┏━━

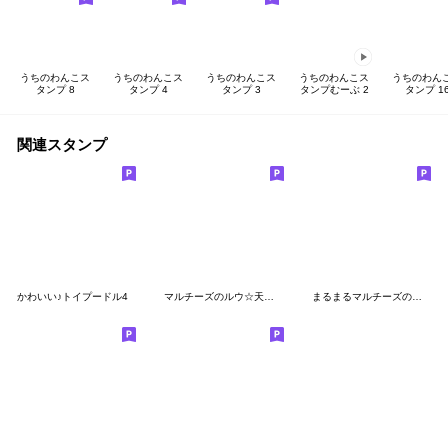
うちのわんこス
うちのわんこス
うちのわんこス
うちのわんこス
うちのわん
タンプ 8
タンプ 4
タンプ 3
タンプむーぶ 2
タンプ 1
関連スタンプ
かわいい♪トイプードル4
マルチーズのルウ☆天☆びび
まるまるマルチーズの写真スタンプ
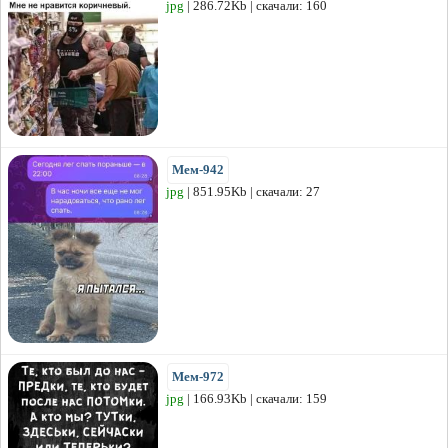
jpg
| 286.72Kb | скачали: 160
Мем-942
jpg
| 851.95Kb | скачали: 27
Мем-972
jpg
| 166.93Kb | скачали: 159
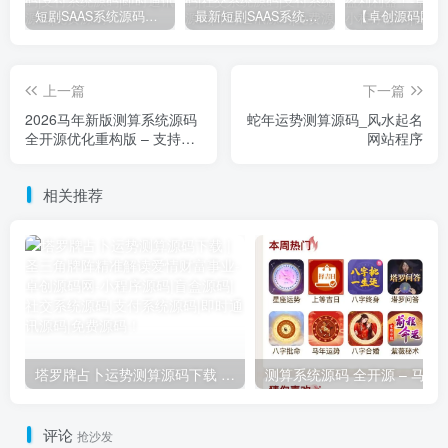
短剧SAAS系统源码｜多端分销+云存储+多租户架构
最新短剧SAAS系统源码下载｜多端分销+云存储｜卓创源码网提供
上一篇
下一篇
2026马年新版测算系统源码
蛇年运势测算源码_风水起名
全开源优化重构版 – 支持易
网站程序
支付+完整教程
相关推荐
塔罗牌占卜运势测算源码下载 | 圣三角牌阵精准解读爱情财富事业
测算系统源码 全开源 – 马
评论
抢沙发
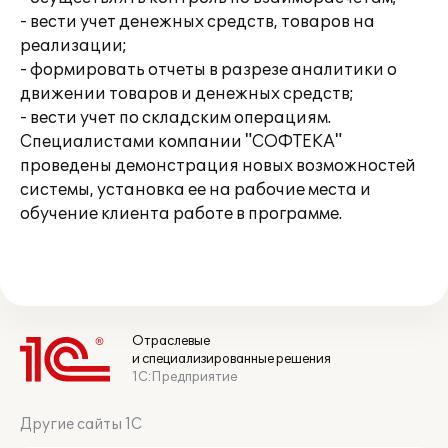
- вести учет денежных средств, товаров на
реализации;
- формировать отчеты в разрезе аналитики о
движении товаров и денежных средств;
- вести учет по складским операциям.
Специалистами компании "СОФТЕКА"
проведены демонстрация новых возможностей
системы, установка ее на рабочие места и
обучение клиента работе в программе.
Отраслевые
и специализированные решения
1С:Предприятие
Другие сайты 1С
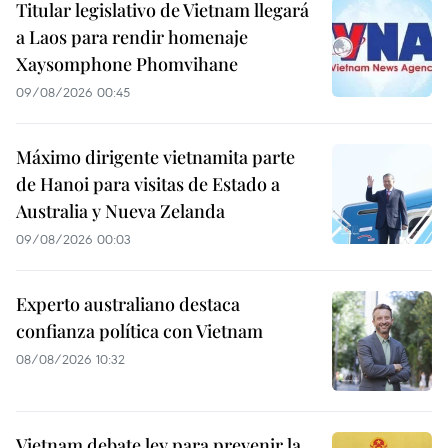
Titular legislativo de Vietnam llegará
a Laos para rendir homenaje
Xaysomphone Phomvihane
09/08/2026 00:45
Máximo dirigente vietnamita parte
de Hanoi para visitas de Estado a
Australia y Nueva Zelanda
09/08/2026 00:03
Experto australiano destaca
confianza política con Vietnam
08/08/2026 10:32
Vietnam debate ley para prevenir la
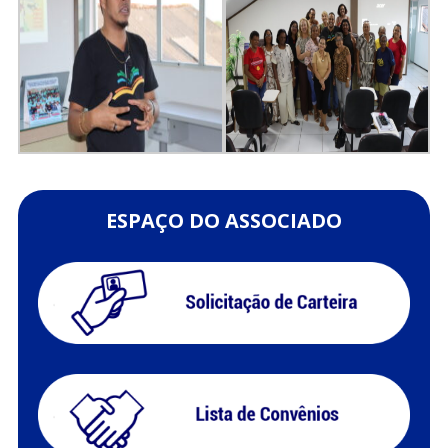
ESPAÇO DO ASSOCIADO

┗━━

#### [Your objective]
Could you write out the material again, from the line with "短剧SAAS系统源码｜多端分销+云存储+多租户架构" through the end of the material, replacing "ESPAÇO DO ASSOCIADO" with "ÁREA DO ASSOCIADO" and changing nothing else, and leave the pictures out?

#### [Output below]
短剧SAAS系统源码｜多端分销+云存储+多租户架构
最新短剧SAAS系统源码下载｜多端分销+云存储｜卓创源码网提供
上一篇
下一篇
2026马年新版测算系统源码
蛇年运势测算源码_风水起名
全开源优化重构版 – 支持易
网站程序
支付+完整教程
相关推荐
塔罗牌占卜运势测算源码下载 | 圣三角牌阵精准解读爱情财富事业
测算系统源码 全开源 – 马
评论
抢沙发
- вести учет денежных средств, товаров на
реализации;
- формировать отчеты в разрезе аналитики о
движении товаров и денежных средств;
- вести учет по складским операциям.
Специалистами компании "СОФТЕКА"
проведены демонстрация новых возможностей
системы, установка ее на рабочие места и
обучение клиента работе в программе.
Отраслевые
и специализированные решения
1С:Предприятие
Другие сайты 1С
Titular legislativo de Vietnam llegará
a Laos para rendir homenaje
Xaysomphone Phomvihane
09/08/2026 00:45
Máximo dirigente vietnamita parte
de Hanoi para visitas de Estado a
Australia y Nueva Zelanda
09/08/2026 00:03
Experto australiano destaca
confianza política con Vietnam
08/08/2026 10:32
Vietnam debate ley para prevenir la
ÁREA DO ASSOCIADO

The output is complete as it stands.